[Die Beste ihrer Art] In dieser Serie beschreiben muz-Autoren jeweils für ein Musical, welche CD-Aufnahme die ihrer Meinung nach relevanteste und beste ist. In dieser Folge: muz-Redakteur Christian Heyden über den besten Zugang zu Frank Wildhorns „Jekyll & Hyde“. Sie können mitdiskutieren.
Über mangelnde Auswahl an CD-Einspielungen zu „Jekyll & Hyde“ kann man sich wahrlich nicht beschweren: Vier englischsprachige, drei deutschsprachige und diverse internationale Aufnahmen stehen zur Wahl. Was empfiehlt man aber jemandem, für den das Musical noch Neuland ist? Der darf getrost zur Wiener Cast-CD aus dem Jahr 2002 greifen.
Die drei Hauptrollen sind mit Thomas Borchert, Maya Hakvoort und Eva Maria Marold prominent besetzt, und das Orchester der Vereinigten Bühnen Wien spielt kraftvoll die Wildhornschen Partituren. Die Einspielung bietet eine (zu der Zeit vollständige) Zusammenstellung der wichtigsten Musiknummern, ohne den Ersthörer mit allzu vielen Reprisen und Dialogen zu überfordern.
Borchert interpretiert die Doppelrolle des Jekyll/Hyde sehr differenziert. Man erkennt problemlos, in welcher Rolle er sich gerade befindet. Maya Hakvoort drückt durch ihr reifes, warmes Timbre der Lisa ihren eigenen Stempel auf, wo doch diese Rolle oft sehr mädchenhaft-weinerlich mit glockenklaren Sopranen besetzt ist. Bei ihr klingt Lisa stärker und emanzipierter als in anderen Einspielungen. Eva Maria Marold kann als Lucy vor allem in den starken Beltballaden zeigen, was sie an Stimme hat, schafft es aber gleichzeitig auch, die verletzliche Seite ihrer Rolle zu zeigen. Auch untereinander harmonieren die drei Darsteller sehr gut. Ein großer Vorteil der CD ist ihre schon erwähnte Anzahl an Songs, sodass auch oft vernachlässigte starke Nummern wie „Die Welt ist völlig irr“ und „Mädchen der Nacht“ zu hören sind.

Daten:
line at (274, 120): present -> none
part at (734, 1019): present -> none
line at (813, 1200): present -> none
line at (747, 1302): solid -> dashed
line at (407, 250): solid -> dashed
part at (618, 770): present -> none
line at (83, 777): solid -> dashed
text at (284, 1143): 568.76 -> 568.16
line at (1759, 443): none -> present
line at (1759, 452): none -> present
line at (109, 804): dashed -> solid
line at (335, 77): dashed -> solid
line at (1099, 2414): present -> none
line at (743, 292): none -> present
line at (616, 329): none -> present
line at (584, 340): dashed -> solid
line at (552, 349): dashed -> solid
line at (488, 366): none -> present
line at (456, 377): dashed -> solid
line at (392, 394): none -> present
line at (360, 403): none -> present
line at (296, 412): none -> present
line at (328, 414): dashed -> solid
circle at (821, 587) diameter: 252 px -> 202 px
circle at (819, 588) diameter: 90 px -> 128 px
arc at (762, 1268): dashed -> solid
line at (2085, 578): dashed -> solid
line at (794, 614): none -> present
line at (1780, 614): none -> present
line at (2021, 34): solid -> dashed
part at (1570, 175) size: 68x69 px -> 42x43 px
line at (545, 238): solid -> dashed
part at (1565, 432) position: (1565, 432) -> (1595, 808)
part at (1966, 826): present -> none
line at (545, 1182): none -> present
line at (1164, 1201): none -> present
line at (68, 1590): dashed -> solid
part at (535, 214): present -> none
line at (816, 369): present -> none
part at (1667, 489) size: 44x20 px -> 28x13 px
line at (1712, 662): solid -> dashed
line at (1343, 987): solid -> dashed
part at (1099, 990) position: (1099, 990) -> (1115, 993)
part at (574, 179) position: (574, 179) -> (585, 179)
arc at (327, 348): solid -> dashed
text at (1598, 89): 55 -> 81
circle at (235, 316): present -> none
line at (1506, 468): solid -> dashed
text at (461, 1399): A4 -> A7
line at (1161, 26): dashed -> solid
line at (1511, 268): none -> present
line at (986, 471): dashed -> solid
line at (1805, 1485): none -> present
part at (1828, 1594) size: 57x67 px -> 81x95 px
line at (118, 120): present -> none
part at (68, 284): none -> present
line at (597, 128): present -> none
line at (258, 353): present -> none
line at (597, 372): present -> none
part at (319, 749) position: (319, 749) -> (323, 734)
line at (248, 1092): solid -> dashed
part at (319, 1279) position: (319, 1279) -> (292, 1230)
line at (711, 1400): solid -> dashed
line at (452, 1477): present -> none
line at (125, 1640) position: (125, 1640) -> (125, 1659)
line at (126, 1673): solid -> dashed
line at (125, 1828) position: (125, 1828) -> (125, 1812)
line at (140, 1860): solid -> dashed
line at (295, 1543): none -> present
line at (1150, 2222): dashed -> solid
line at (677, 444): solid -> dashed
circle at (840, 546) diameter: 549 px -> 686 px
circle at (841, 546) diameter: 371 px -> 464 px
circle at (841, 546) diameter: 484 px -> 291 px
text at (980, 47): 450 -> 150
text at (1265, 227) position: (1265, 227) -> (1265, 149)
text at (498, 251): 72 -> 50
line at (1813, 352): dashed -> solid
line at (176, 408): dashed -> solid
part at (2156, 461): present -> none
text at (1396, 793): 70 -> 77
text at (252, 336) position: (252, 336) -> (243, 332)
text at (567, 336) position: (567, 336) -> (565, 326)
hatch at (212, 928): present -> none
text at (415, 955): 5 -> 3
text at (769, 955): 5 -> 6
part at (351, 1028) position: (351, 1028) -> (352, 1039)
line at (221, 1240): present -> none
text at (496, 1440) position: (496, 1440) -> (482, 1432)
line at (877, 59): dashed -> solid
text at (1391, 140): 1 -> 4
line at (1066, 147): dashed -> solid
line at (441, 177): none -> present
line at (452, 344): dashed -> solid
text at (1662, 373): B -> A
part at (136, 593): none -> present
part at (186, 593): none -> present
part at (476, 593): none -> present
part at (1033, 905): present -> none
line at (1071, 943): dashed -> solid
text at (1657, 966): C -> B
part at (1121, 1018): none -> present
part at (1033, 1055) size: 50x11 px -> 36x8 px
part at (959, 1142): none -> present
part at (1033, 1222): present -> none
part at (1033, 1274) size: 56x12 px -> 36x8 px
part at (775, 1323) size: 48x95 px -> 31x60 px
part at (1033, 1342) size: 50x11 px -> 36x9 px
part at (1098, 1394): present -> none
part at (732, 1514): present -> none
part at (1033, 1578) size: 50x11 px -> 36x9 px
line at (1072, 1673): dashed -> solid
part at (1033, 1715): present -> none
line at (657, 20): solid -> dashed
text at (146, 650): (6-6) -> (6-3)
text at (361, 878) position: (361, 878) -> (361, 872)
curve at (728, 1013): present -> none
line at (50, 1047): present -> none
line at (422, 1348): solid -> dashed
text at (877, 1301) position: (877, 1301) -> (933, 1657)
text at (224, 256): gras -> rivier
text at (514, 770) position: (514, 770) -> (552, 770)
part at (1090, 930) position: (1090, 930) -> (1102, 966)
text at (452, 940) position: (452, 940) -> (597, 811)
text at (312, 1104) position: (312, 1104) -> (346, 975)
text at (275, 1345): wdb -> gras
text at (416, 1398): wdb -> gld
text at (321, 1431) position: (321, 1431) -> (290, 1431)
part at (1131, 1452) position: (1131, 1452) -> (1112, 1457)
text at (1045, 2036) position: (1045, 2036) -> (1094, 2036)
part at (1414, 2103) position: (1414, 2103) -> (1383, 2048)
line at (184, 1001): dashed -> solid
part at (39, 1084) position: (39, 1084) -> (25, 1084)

Aufgabe:
Nenne die Aufnahme, die der Lesetext jemandem empfiehlt, für den das Musical „Jekyll & Hyde“ noch Neuland ist.

Lösung:
Die Wiener Cast-CD aus dem Jahr 2002.